A cotton fetish doll, more dried flowers, and cloth ribbons go into the flames.
“Those roses were from Carlos,” Autumn says.
They’d been twisted into a wreath, with a black armband, veteran of many funerals, hanging limply from one side.
“That guy Ben,” I say, “he seems completely free. No job —”
“No roof over his head when it rains, either,” points out Autumn, who has been unemployed this last year.
“He has his tent. He has the clouds, the mountains, the light through the fog, the whole Pacific Ocean whenever he wants it. He has music, and a beautiful fire.”
“And a bottle of Amstel and two cans of Pale Ale.”
“Right! And he seems completely content. Do you think he’s the happiest man on the beach, or do you suppose he ever gets lonely?”
Autumn shrugs. “Probably a little of both.”
The setting sun is a long candle over the dark water. I scan the dome of sky.
“When we see the first star,” I say, “it will officially be Shabbat.”
“He does have really clear eyes,” Autumn concedes. “When I worked at the shelter I saw a lot of homeless people, and so many of their eyes had that filmy look.”
“That’s from drugs. Or from being really sick and run-down.”
“Yeah. Look! Is that the first star, or is it a plane?”

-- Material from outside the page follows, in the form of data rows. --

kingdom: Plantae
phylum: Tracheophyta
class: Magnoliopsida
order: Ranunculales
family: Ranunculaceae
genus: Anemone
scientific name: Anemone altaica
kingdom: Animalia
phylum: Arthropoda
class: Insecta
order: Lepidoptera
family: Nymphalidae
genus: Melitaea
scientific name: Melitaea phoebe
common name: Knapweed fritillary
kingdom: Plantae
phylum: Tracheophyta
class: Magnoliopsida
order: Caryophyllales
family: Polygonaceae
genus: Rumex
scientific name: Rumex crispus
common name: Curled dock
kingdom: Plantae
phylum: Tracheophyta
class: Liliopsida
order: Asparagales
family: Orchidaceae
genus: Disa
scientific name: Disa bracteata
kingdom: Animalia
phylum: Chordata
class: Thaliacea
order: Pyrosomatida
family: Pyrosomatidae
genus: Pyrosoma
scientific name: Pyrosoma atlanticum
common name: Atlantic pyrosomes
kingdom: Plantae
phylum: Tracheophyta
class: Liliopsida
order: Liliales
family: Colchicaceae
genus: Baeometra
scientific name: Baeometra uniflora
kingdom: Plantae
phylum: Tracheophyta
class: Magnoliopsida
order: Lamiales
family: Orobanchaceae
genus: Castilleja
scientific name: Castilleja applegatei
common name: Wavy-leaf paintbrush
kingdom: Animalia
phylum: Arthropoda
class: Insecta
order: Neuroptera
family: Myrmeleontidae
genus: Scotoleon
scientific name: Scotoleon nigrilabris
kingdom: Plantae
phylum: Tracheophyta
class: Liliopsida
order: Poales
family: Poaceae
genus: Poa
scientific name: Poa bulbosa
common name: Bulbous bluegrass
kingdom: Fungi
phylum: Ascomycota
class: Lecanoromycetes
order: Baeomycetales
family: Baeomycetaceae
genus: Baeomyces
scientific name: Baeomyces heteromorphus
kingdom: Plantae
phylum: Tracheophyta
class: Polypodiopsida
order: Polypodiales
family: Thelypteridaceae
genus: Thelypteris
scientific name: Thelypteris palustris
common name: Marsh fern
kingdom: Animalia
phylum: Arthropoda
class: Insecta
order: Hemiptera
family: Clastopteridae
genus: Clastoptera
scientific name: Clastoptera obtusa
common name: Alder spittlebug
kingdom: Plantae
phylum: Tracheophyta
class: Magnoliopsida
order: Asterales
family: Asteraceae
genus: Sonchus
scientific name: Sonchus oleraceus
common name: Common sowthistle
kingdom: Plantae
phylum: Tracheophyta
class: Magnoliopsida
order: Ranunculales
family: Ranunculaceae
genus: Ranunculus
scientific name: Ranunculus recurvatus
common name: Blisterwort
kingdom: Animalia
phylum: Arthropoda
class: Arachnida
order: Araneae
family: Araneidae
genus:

Regardless, we link hands and begin to softly sing a niggun, a wordless melody, to welcome the Sabbath; Autumn and I have been singing together in ritual circles for several years now. The beach, disappearing into darkness around us, seems very vast, lit only by this small campfire. From the niggun we move to the bruchas, the blessings, one after the other, in whatever order we remember them: the chant for healing, the Barchu, the call to prayer, the Shema. We’ve performed them at Shabbat minyans, crowded on cushions on the floor of friends’ apartments, and at the big pagan celebrations of solstice and equinox, which take place here at Ocean Beach. The last one featured a huge bonfire, with much drumming and whooping and chanting. I would never have gone naked into the freezing surf if Autumn hadn’t peeled his clothes off first, looked at me mischievously, and said, “I double-dare you.”
He’s been so sad for so long now. Whenever we talk I have to confront his ocean of grief. I plant my feet sturdily in the ridiculous beauty of this world and offer him my hand, but he seems only to get sucked in deeper and deeper by the undertow. And the truth is, my own footing is none too secure.
He glances up at me from the fire, and a tear slips out of one eye. “I miss my old apartment already, and I’m not even moved out yet. Nothing turned out the way I thought it would. I’ve lost count of how many memorial services I’ve been to in the last five years.”
A soft whistle in the dark alerts us that Ben is back. He’s carrying a plastic grocery sack over one arm and balancing a few cut logs on his head. “Got to use your head for something!” he says.
“We’ll be heading off, then,” I say. Wanting to touch this possibly free, possibly happy man, I shake his hand, which is rough and dry. Out of nowhere, I think of Allen Ginsberg’s description of Walt Whitman: “Dear father, graybeard, lonely old courage-teacher.”
“Do you ever get lonely?” I ask impulsively, ignoring Autumn’s warning look.
“No,” Ben says, “somebody always comes along. People like fires.”